#### How to complete this task
Every line below is to be given again precisely; images are to be left out.

= Beginning of Section =

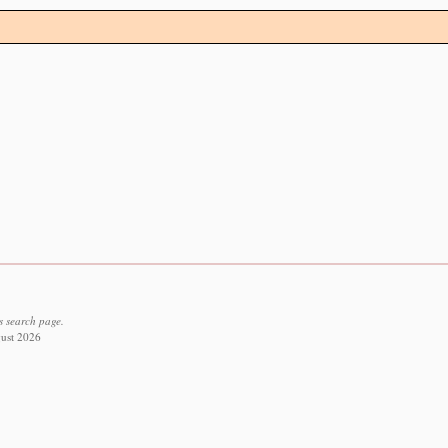
s search page.
gust 2026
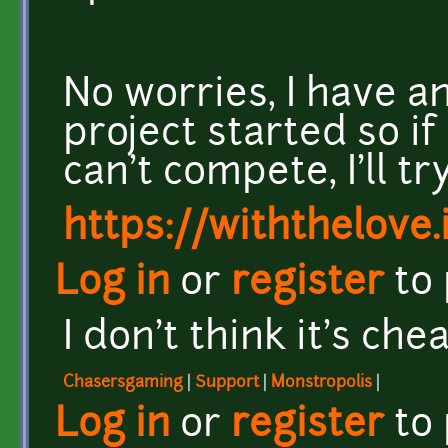
No worries, I have a
project started so 
can't compete, I'll tr
https://withthelove.i
Log in
or
register
to
I don't think it's chea
Chasersgaming
|
Support
|
Monstropolis
|
Log in
or
register
to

= End of Section =

#### Output of the task
s search page.
gust 2026
No worries, I have a
project started so 
can't compete, I'll tr
https://withthelove.i
Log in
or
register
to
I don't think it's chea
Chasersgaming
|
Support
|
Monstropolis
|
Log in
or
register
to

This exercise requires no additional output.